Geoff Johns Wasn’t Totally Sold On DC Rebirth At First

DC Comics pleased many fans and skeptics with their DC Rebirth Special. Many of the comic universe’s most popular characters were sort of brought back to basics – while setting up new storylines for a slate-wide Rebirth launch. But as it turns out, the special’s writer, DC Comics Chief Creative Officer Geoff Johns, wasn’t initially sold with the name Rebirth.

While at San Diego Comic-Con, Johns revealed that it took a little bit of convincing to get him on board with the name. Although DC Comics Co-Publisher Dan Didio endorsed the Rebirth title, Johns initially believed it was too similar to his past uses of the word on DC titles.

“The DC Rebirth Special… you know, my first reaction was, ‘I don’t want to call anything Rebirth.
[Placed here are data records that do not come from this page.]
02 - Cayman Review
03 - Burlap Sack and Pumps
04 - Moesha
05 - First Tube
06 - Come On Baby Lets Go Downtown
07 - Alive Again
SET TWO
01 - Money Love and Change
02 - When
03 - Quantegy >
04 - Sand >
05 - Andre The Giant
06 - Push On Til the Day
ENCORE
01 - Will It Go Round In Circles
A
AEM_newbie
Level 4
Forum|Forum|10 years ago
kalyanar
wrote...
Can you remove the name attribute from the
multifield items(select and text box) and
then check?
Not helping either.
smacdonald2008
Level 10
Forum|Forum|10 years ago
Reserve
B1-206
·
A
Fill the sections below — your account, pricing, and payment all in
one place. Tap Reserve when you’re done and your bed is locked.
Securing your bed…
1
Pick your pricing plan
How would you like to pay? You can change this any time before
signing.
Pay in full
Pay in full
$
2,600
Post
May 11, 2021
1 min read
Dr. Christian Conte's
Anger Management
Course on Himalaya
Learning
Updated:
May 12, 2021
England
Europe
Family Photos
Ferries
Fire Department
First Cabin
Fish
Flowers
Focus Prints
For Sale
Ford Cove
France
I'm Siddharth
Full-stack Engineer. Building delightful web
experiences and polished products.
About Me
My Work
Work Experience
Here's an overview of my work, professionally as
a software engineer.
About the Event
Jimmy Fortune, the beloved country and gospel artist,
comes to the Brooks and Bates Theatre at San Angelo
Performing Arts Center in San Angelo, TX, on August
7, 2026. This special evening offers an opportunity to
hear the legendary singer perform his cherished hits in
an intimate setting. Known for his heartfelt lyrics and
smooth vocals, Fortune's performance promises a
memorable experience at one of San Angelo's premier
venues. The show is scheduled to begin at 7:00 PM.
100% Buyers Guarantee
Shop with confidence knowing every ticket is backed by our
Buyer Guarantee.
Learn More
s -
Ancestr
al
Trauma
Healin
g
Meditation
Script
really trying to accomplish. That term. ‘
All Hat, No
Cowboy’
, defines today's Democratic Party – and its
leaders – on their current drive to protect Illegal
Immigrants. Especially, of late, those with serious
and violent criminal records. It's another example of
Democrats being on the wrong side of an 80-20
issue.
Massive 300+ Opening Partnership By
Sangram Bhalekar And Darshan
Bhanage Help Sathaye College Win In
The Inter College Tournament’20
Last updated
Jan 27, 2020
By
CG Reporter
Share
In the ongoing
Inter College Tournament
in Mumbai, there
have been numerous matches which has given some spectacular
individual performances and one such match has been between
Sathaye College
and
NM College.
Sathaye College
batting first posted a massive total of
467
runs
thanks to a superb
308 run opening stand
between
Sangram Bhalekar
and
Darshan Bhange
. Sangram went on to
That’s the name that’s on Green Lantern: Rebirth and Flash: Rebirth, I don’t want anything else to use it.'” Johns explained. “And [Dan DiDio] said, ‘Yeah but it’s such a great name and it means so much.’ And I said, ‘Well, let me tell you what it means.’ And the more I talked about what ‘rebirth’ the word meant to me, the problem was… Well actually, it would really work.”

Once Johns got on board with the idea, he still desired to make sure the Rebirth title was used in a similar way across DC Comics’ growing slate – which largely inspired the creation of the DC Rebirth Special.
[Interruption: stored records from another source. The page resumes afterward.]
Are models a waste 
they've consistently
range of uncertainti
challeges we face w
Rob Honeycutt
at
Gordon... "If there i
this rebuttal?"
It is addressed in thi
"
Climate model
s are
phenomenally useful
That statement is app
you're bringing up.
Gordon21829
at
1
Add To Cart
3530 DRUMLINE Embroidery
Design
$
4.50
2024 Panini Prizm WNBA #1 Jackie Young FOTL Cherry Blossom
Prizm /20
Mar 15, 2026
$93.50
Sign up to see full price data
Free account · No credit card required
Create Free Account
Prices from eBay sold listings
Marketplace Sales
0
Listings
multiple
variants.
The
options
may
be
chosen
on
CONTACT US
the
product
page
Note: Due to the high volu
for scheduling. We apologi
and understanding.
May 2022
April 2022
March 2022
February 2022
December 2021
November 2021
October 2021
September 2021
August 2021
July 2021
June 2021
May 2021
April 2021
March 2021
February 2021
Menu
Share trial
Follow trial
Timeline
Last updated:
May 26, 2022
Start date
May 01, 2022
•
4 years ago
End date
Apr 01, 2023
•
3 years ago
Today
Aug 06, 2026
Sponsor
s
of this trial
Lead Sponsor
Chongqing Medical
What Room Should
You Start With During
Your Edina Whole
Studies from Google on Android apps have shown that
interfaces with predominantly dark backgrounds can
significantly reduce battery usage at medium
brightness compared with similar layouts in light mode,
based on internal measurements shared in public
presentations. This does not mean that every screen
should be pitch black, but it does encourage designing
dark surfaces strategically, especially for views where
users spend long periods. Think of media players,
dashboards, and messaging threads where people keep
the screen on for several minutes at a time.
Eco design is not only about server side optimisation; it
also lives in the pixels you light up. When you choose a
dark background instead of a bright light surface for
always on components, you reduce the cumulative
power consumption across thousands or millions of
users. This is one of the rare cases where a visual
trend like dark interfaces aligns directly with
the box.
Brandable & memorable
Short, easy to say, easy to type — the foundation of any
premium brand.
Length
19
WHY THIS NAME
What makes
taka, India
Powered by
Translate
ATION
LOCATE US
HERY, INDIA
“I said, ‘Dan if you want to do this, I feel some ownership over the word, and I know what it means to me. And I really want to communicate what it means to me to all the creators and artists that will be working on this stuff, so that we can have a cohesive universe.'” Johns revealed. “And to do that, I needed to write something to kick it off, and I thought a one-shot.”

At the root of it, Johns believed that the DC Rebirth Special would capture a unique emotion in many of its readers.
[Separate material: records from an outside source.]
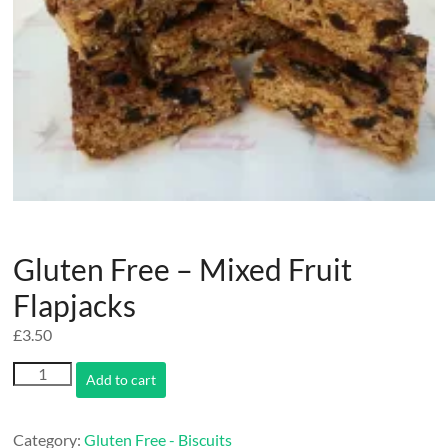
Gluten Free – Mixed Fruit
Flapjacks
£
3.50
Gluten
Add to cart
Free
-
Mixed
Category:
Gluten Free - Biscuits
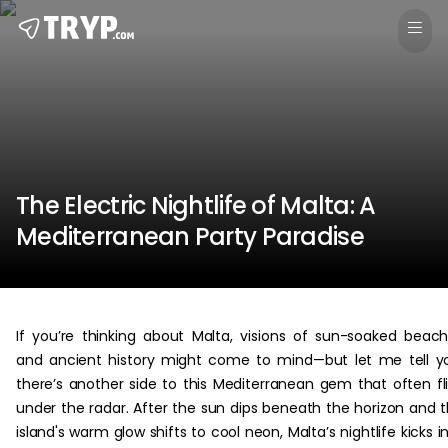
The Electric Nightlife of Malta: A
Mediterranean Party Paradise
If you’re thinking about Malta, visions of sun-soaked beac
and ancient history might come to mind—but let me tell y
there’s another side to this Mediterranean gem that often fl
under the radar. After the sun dips beneath the horizon and 
island's warm glow shifts to cool neon, Malta’s nightlife kicks i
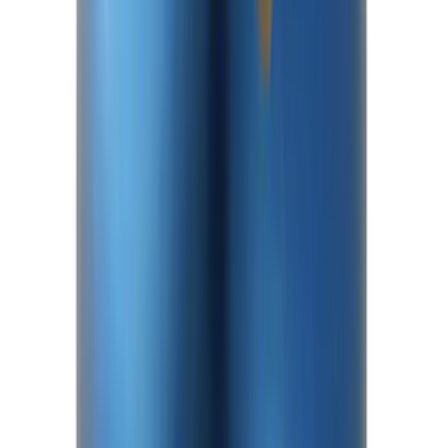
Mustang 2015-2026 Half Shaft Upgrade
Kit
SKU
:
M4130MA
Mustang 1986-2014 8.8 in. Axle Girdle
Cover Kit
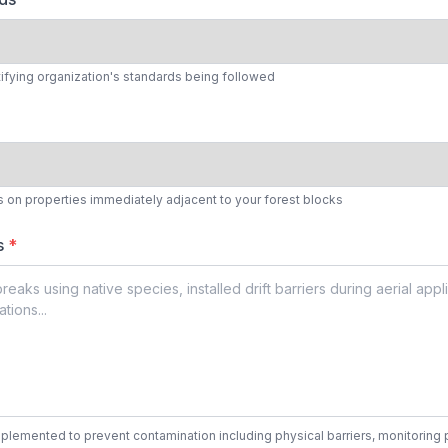
tifying organization's standards being followed
s on properties immediately adjacent to your forest blocks
es
*
lemented to prevent contamination including physical barriers, monitoring pr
“I said ‘I’m going to write the BEST one-shot I could possibly write.'” Johns elaborated. “An issue that wouldn’t just, for me, put the heart back in the DCU, but make people almost cry, or cry when Wally West gets pulled out of the Speed Force. Because to me, I was like, ‘I need a personification of what I’m feeling is lost, and I need to feel like it’s almost ripped away, then I need to feel like it’s not because it’s too strong and powerful to ever go away.’ Once the story came to me, the story didn’t change from the day I pitched to Dan.”